Collected data –
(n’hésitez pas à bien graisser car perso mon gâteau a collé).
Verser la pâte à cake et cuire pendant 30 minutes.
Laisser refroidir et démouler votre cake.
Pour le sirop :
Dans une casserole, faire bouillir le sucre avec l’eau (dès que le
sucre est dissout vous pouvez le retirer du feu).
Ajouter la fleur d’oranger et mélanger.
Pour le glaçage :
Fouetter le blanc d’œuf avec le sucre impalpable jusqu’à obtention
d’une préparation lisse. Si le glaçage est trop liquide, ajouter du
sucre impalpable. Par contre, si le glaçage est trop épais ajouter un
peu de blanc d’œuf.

Work item – Print the lines of the items above word for word, keeping every line as it appears.

Task result –
(n’hésitez pas à bien graisser car perso mon gâteau a collé).
Verser la pâte à cake et cuire pendant 30 minutes.
Laisser refroidir et démouler votre cake.
Pour le sirop :
Dans une casserole, faire bouillir le sucre avec l’eau (dès que le
sucre est dissout vous pouvez le retirer du feu).
Ajouter la fleur d’oranger et mélanger.
Pour le glaçage :
Fouetter le blanc d’œuf avec le sucre impalpable jusqu’à obtention
d’une préparation lisse. Si le glaçage est trop liquide, ajouter du
sucre impalpable. Par contre, si le glaçage est trop épais ajouter un
peu de blanc d’œuf.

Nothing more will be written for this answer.